Blue Cross Loses R.I. State Contract

October 11, 2004

UnitedHealthcare of New England has beens chosen to administer the insurance plan for Rhode Island’s 25,000 state employees and retirees, leaving rival Blue Cross & Blue Shield to complain the state seemingly “turned its back” on the nonprofit insurer.

The health-care contract is now held by Blue Cross & Blue Shield of Rhode Island, which has been widely criticized this year for rising premiums, reimbursement rates and benefits for its executives.

Gov. Don Carcieri said the new three-year contract is projected to save the state more than $25 million, when compared to the current Blue Cross contract. The state is self-insured. Rather than pay United a premium for each insured employee, the state will reimburse United for any claims.

“This is great news for state employees and for taxpayers,” Carcieri said. “This new contract is projected to save Rhode Island taxpayers … , while state employees will enjoy added conveniences, such as a broader pharmacy network.”

Blue Cross also bid on the new contract, which will cover 16,000 state employees and 9,000 retirees. The state’s current contract expires Dec. 31.

Blue Cross spokesman Scott Fraser said the company was disappointed. He said Blue Cross’ proposal would have saved the state nearly as much as United’s proposal, though he couldn’t provide details.

He said the state could also have allowed workers to choose between the insurers, rather than offer an exclusive contract. The state’s current contract is an exclusive deal with Blue Cross. In the past, state employees and retirees have had a choice of insurers.

Fraser said Blue Cross, the state’s dominant health insurer, deserved credit for being based in Rhode Island.

The decision, as it now stands, sends all the wrong signals to companies who are based in Rhode Island … This hurts a Rhode Island company while rewarding a company that is based out-of-state,” Fraser said.

United’s parent is based in Minnesota.

Carcieri said state employees would receive the same benefits under the new contract as they do under the current contract.

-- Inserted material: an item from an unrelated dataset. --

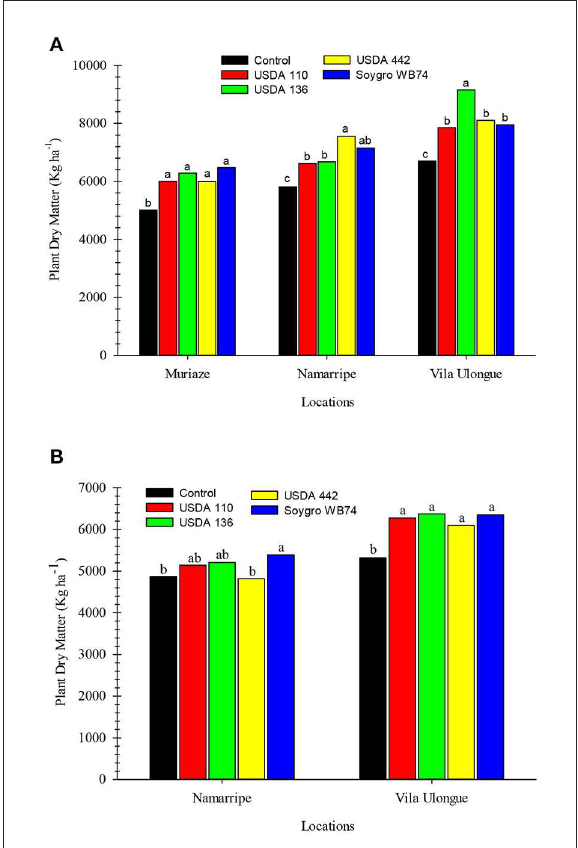
FIGURE4 Dry matter yield of soybean inoculated with various inoculant strains in 2018 (A) and 2019 (B) in Mozambique. Means within a location followed by the same letter are not significantly different at P < 0.05 according to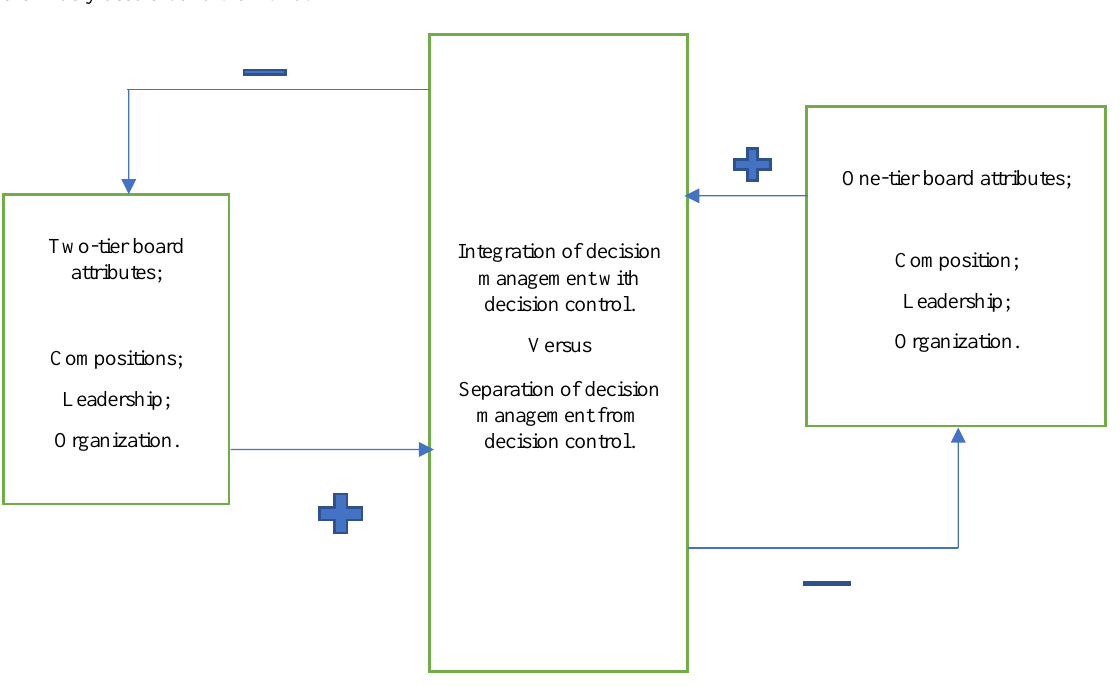
Figure 1: The Formal Board Models; Source: Yasser et al.,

Carcieri spokesman Jeff Neal said that besides offering about $8 million more in savings over the current contract than did Blue Cross, United’s bid includes some extras. One allows workers to choose from an expanded pharmacy network.

The agreement also allows cities and towns to contract with United at the same administrative rates as the state.

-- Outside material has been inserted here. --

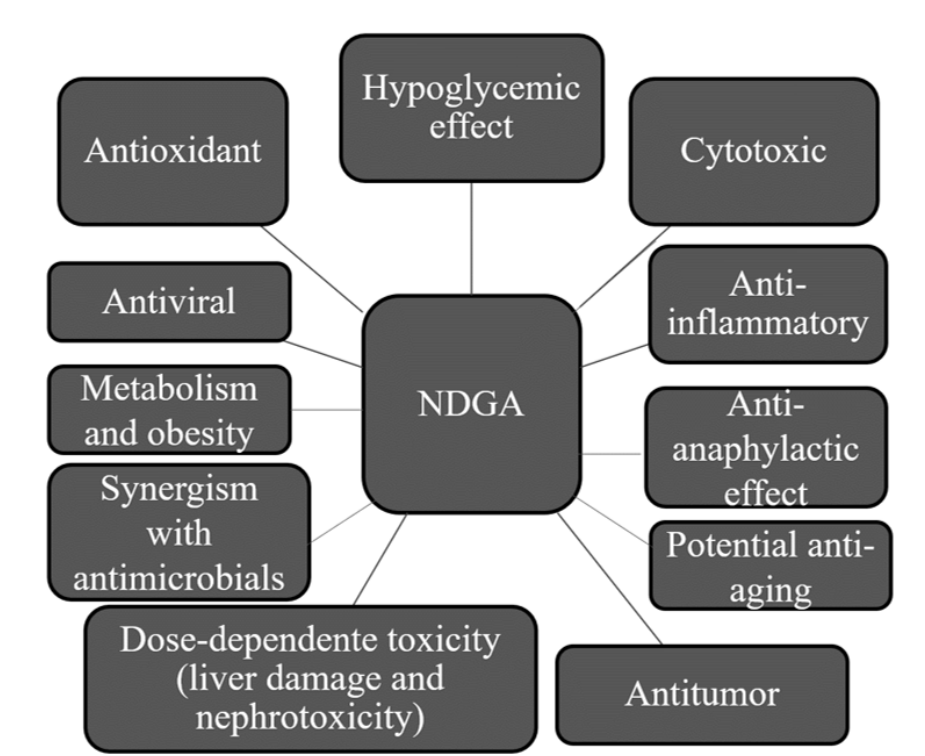
FIGURE 2 - Effects and biological activities of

The governor said state officials were working with United to improve its mental-health coverage. Some mental-health professionals have predicted that state workers will have a harder time getting mental-health care under the new contract, because United pays less to providers than Blue Cross.

Neal said the heavy criticism Blue Cross endured this year from Carcieri, lawmakers and community groups was not a factor in the decision to select a new insurer.

“The only factor was getting the best plan at the best price, period,” Neal said.

Blue Cross this year became entangled in a furor over lobbying that led to increased state oversight of the company. Ronald Battista resigned as company president in May, following pressure over rising rates and corporate perks.

Lawmakers approved requiring six public appointments to the nonprofit company’s board and created a state health insurance commissioner.